* _Document extract_:

Nature’s Changing Technology In Sagalla Village

Text by International Intern, Kat Finck

Sagalla Village has long been a region of small farmers, growing maize and green grams with no fertilizers, synthetic pesticides or under any irrigation, on tiny plots with a jembe, or hoe. Now, anthropogenic climate change, made worse by large-scale agricultural practices, is having devastating effects on these little farms that dot the South Eastern landscape of Kenya.

While large-scale agricultural techniques have become widely accepted and used around the world, small-scale farmers in Sagalla continue to utilize the natural properties that nature has to offer in order to solve some of the most urgent challenges.

Perhaps we can learn a lesson from these farmers and their relationship with the bees and plant species found in and around the land.

Mzee Kakongo, one of the farmers in Mwakoma Village. Photo: Kat Finck

 

Farmers in Sagalla emit far less carbon dioxide than the average global citizen. Their relationship with nature is free of pesticides and destructive synthetic fertilizers, which alter the balance of the soil.   Chemical fertilizers, that are widely used in other parts of the world, act as weapons of growth to help achieve maximum productivity in conventional agricultural systems. However, the continuous and indiscriminate utilization of these inorganic compounds stimulate excessive microorganism growth leading to the demise of soil fertility. Furthermore, fertilizers used in conventional agriculture consist of destructive chemicals like methane, carbon dioxide and nitrogen, all of which contribute to excessive amounts of greenhouse gases present in the atmosphere. This in turn, leads to global warming and inconsistent climatic responses that disproportionately affect small-scale farmers such as those in Sagalla Village.

* _Information given_:
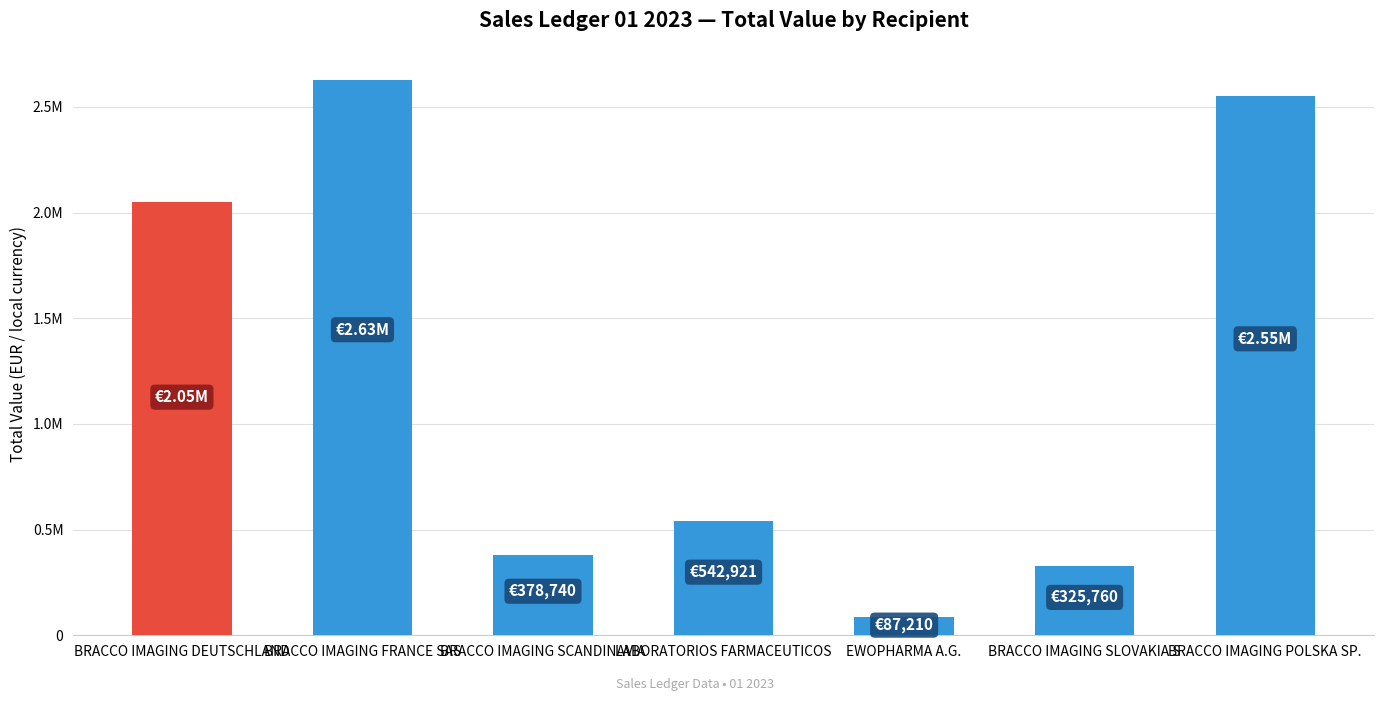

Are the bars horizontal?

No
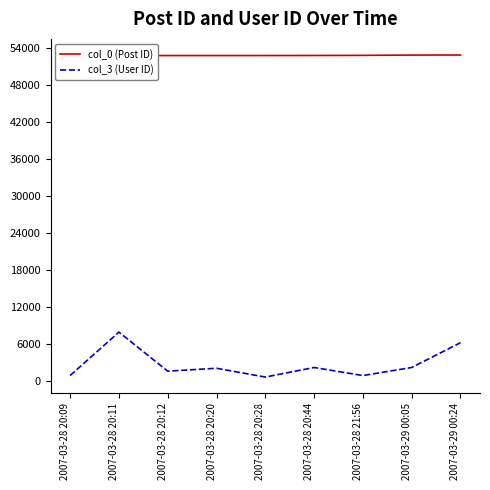

Rank the categories by col_0 (Post ID) value from lowest to highest.

2007-03-28 20:09, 2007-03-28 20:11, 2007-03-28 20:12, 2007-03-28 20:20, 2007-03-28 20:28, 2007-03-28 20:44, 2007-03-28 21:56, 2007-03-29 00:05, 2007-03-29 00:24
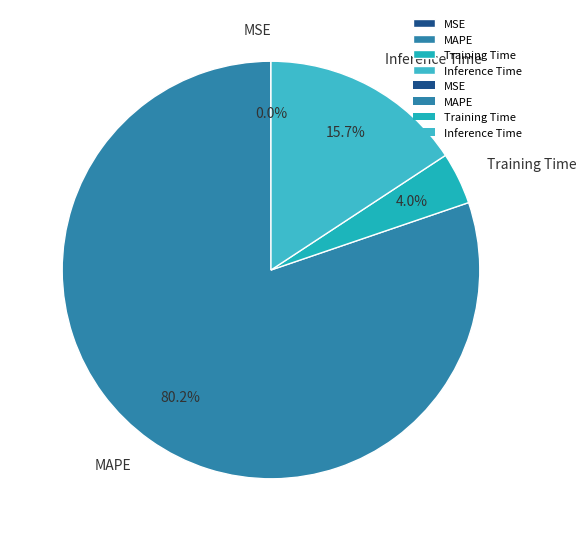

True or false: Inference Time accounts for 16% of the total.

True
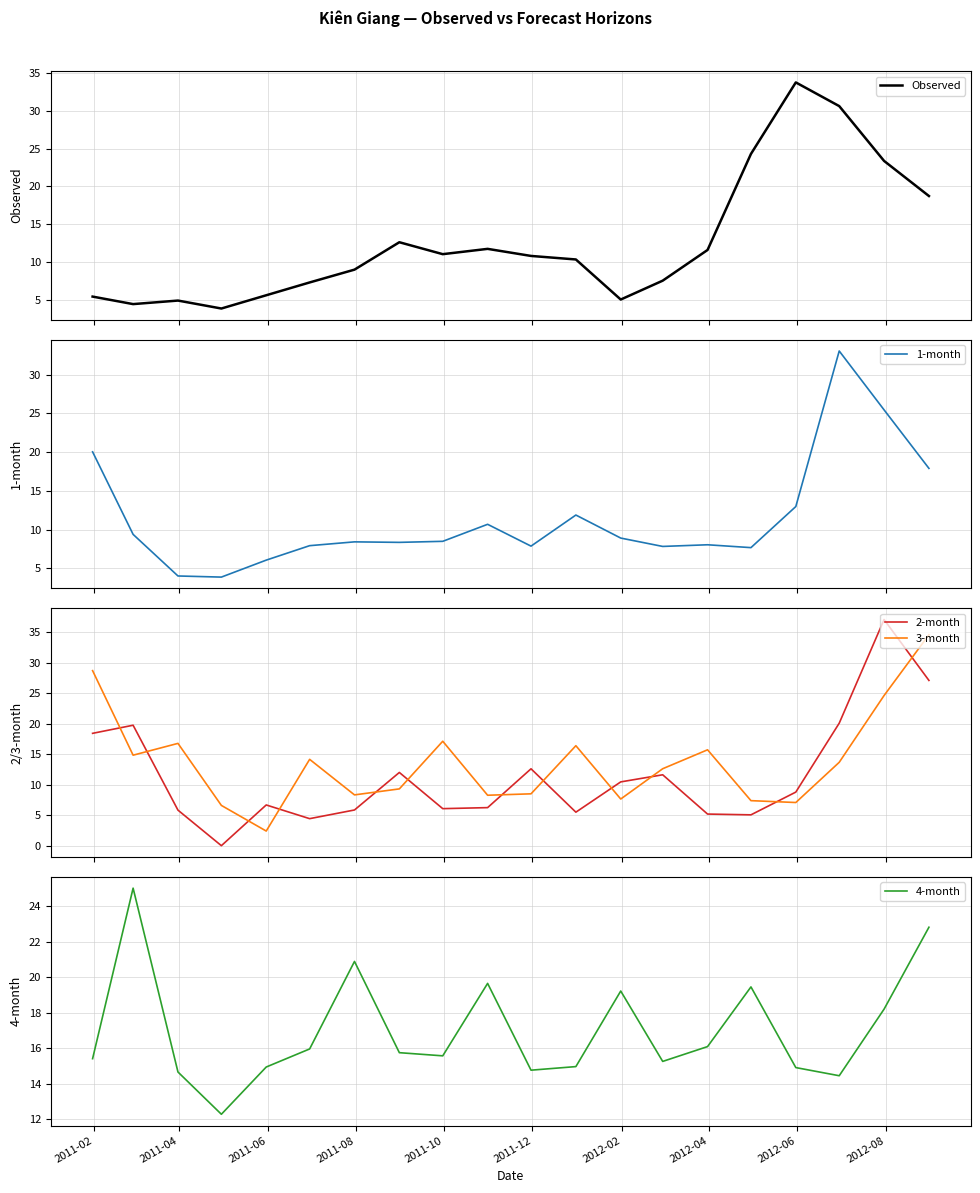

Does the chart have visible grid lines?

Yes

* _Task list_:
1 - Say whether each statement agrees with the Sagalla Village text, answering yes or no and quoting the words of the text that decide it.
(a) Sagalla farmers grow maize and green grams under irrigation.
(b) Farmers in Sagalla emit less carbon dioxide than the average global citizen.
(c) Continuous use of inorganic compounds improves soil fertility.
2 - Answer these questions from the Sagalla Village text.
(a) What tool do the small farmers use on their tiny plots?
(b) Which farmer is named, and in which village does he farm?
(c) Which chemicals does the text say conventional fertilizers consist of?

* _Answer section_:
1 -
(a) No: "growing maize and green grams with no fertilizers, synthetic pesticides or under any irrigation"
(b) Yes: "Farmers in Sagalla emit far less carbon dioxide than the average global citizen."
(c) No: "the continuous and indiscriminate utilization of these inorganic compounds stimulate excessive microorganism growth leading to the demise of soil fertility"

2 -
(a) A jembe, or hoe.
(b) Mzee Kakongo, in Mwakoma Village.
(c) Methane, carbon dioxide and nitrogen.